Я ждал, может, он скажет еще что-то, но вместо этого он направился к елке и стал прилаживать к нижним веткам сверкающую мишуру.
— Скажи, а ты когда-нибудь задумывался над тем, с чего это вдруг Вэл начала задавать вопросы об отце Говерно? — Мне хотелось разговорить его, добиться его внимания, хоть какой-то реакции. — Тебе не показалось это странным с самого начала? Последний день жизни, и она вдруг расспрашивает об убийстве Говерно, ведь это было именно убийство, тут и спорить не о чем. Но я никак не улавливаю связи. Ладно, допустим, она узнала о неблаговидной деятельности Церкви в прошлом и настоящем, и это привело ее домой... Но что она делает, едва оказавшись дома? Начинает расспрашивать об отце Говерно. Связь должна быть. Вэл была умная девочка, целеустремленная, никогда не отвлекалась на пустяки. Я долго думал об этом и совсем недавно пришел к некоторым выводам...
— Неужели? Уж больно ты у меня умен, Бен. Я ни черта не понимаю, вообще не знаю, о чем ты толкуешь. Почему бы тебе не выпить и не закончить с елкой?
Он стоял, прислонившись спиной к камину, побалтывая янтарной жидкостью в бокале. Пламя отражалось и играло в хрустале, грани бокала вспыхивали разноцветными искорками. Несмотря на изможденное лицо, отец выглядел так картинно и нарядно в серых слаксах, желтом батнике и жемчужно-сером кашемировом свитере. Прямо хоть портрет с него пиши. И глаза ожили. Плоские ледяные глаза словно отражали мой гнев и отчаяние. Он обожал любые проявления агрессивности, он прочел ее признаки в моем поведении.

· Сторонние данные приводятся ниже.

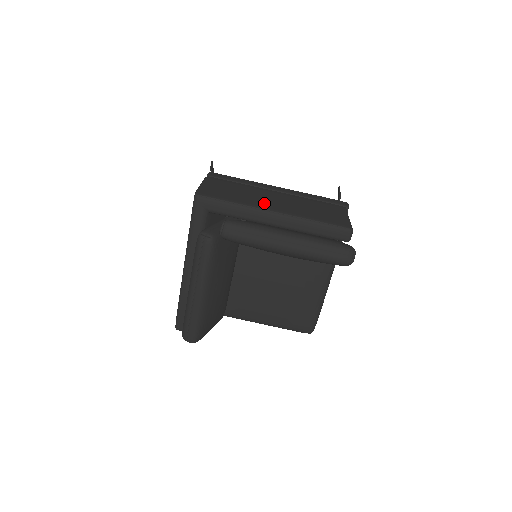
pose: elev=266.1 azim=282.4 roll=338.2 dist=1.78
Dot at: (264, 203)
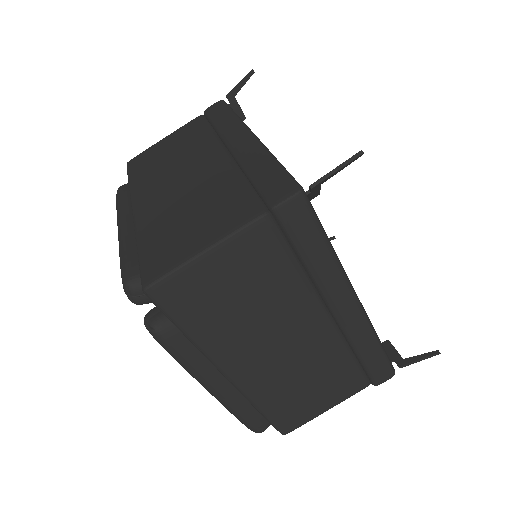
Dot at: (240, 355)
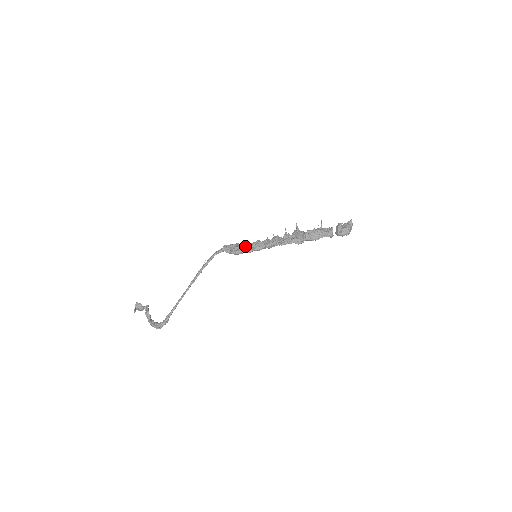
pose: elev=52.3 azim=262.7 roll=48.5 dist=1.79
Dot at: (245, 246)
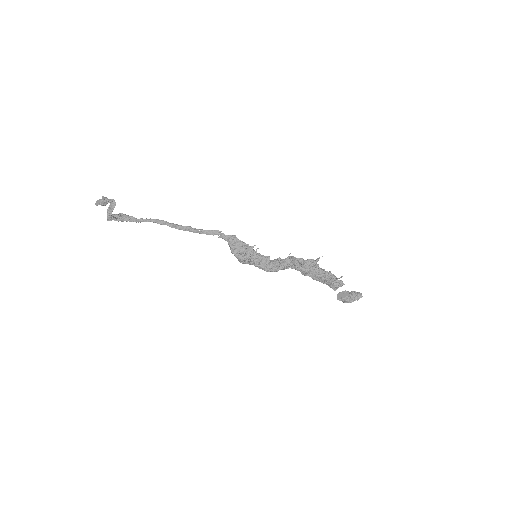
Dot at: (252, 257)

Он питался и жил этим. Любой вызов придавал ему силы.
— Вэл приехала и стала задавать вопросы об отце Говерно потому, что вдруг вспомнила, что говорила ей и мне об этом мама. Я понял это недавно...
— Твоя мать? Зачем тревожить ее бедную душу? Неважно, успокоившуюся или терзаемую демонами? — В камине потрескивало пламя, в трубах завывал зимний ветер. — Зачем влезаешь в дело, на котором можно и зубы обломать?

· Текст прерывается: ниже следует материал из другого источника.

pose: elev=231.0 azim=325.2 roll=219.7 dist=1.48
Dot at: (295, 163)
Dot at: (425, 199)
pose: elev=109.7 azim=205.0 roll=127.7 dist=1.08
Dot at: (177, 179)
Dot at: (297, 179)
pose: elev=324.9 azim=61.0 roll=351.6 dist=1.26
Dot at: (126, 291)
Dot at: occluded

— Ты убил отца Говерно, — сказал я. — И Вэл это знала.
— Да, — протянул отец после долгой паузы, — он был убит. — Говорил он тихим ровным тоном, и это почему-то пугало больше, чем крик. — Тут ты не ошибся. Но только твой отец этого не делал. Если бы я убил несчастного ублюдка, то сразу признался бы в этом. И стал бы героем. Меня бы все только зауважали. Героем, Бен. Но я его не убивал. Свалял дурака, только навлек на себя нешуточные неприятности, впрочем, другого выхода у меня, пожалуй, тогда просто не было. Вздернул его на яблоне... Послушай, я тогда находился в полубезумном состоянии, просто голова шла кругом... Ну а потом употребил все свои связи и влияние, чтобы скрыть правду. Хочешь верь, хочешь нет.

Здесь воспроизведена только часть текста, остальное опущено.